*** Source data Section Begins ***
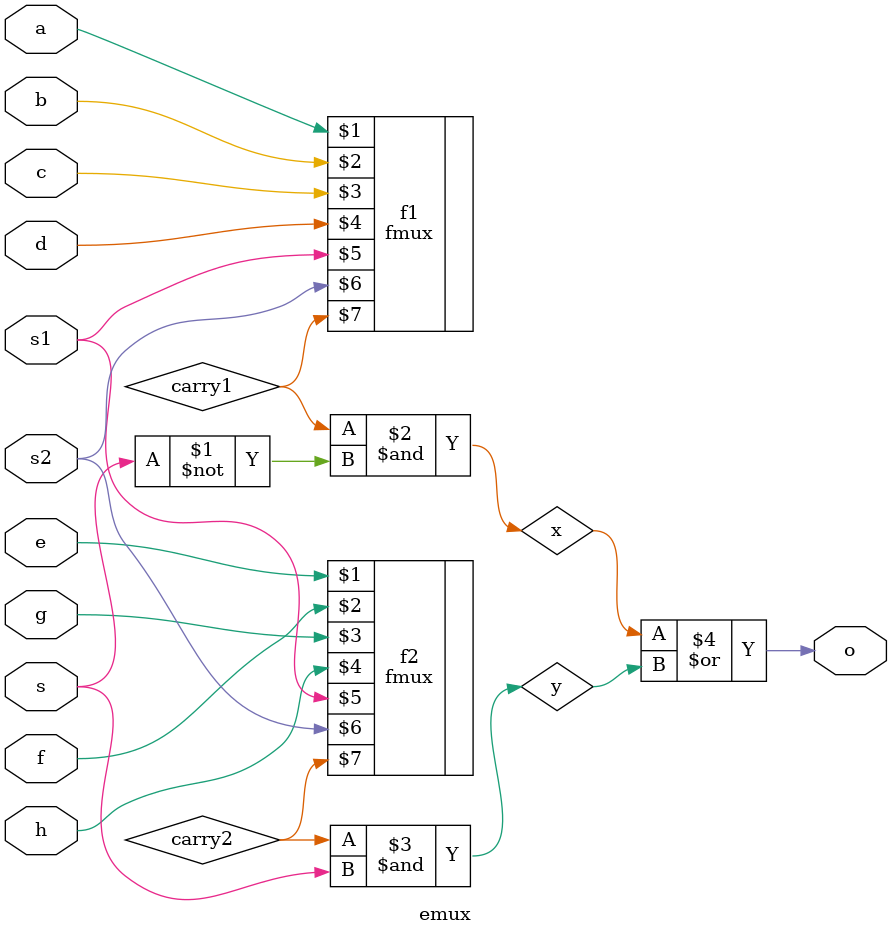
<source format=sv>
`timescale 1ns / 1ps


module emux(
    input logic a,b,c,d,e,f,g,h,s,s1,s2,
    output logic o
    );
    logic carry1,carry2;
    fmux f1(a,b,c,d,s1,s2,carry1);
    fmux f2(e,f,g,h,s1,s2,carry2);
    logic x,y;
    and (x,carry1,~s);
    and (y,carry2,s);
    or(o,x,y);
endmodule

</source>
*** Source data Section Ends ***
*** Source data Section Begins ***
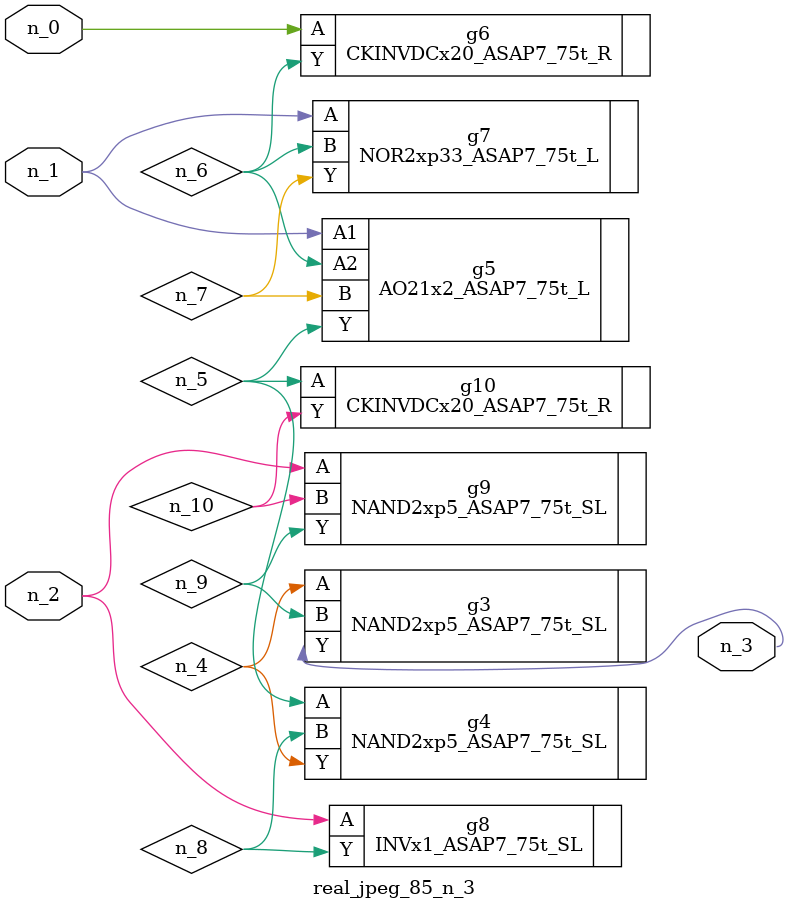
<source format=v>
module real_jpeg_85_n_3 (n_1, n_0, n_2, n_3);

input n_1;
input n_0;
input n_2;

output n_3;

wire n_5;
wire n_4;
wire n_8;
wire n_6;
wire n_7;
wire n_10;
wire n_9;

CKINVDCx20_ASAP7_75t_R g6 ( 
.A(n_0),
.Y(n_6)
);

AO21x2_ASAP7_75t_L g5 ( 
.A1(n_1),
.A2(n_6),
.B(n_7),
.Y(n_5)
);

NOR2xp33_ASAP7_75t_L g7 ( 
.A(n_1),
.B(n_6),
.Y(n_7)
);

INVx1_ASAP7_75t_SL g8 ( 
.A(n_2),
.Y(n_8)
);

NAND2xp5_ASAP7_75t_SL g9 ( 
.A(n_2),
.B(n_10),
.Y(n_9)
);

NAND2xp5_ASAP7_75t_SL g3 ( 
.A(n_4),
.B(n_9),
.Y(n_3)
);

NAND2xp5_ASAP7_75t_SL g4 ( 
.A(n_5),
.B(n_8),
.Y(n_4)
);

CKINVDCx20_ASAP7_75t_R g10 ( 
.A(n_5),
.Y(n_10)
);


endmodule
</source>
*** Source data Section Ends ***
- [How to complete this task]:
Each line that includes the string "logic" should be copied from the data.

- [Result of the exercise]:
    input logic a,b,c,d,e,f,g,h,s,s1,s2,
    output logic o
    logic carry1,carry2;
    logic x,y;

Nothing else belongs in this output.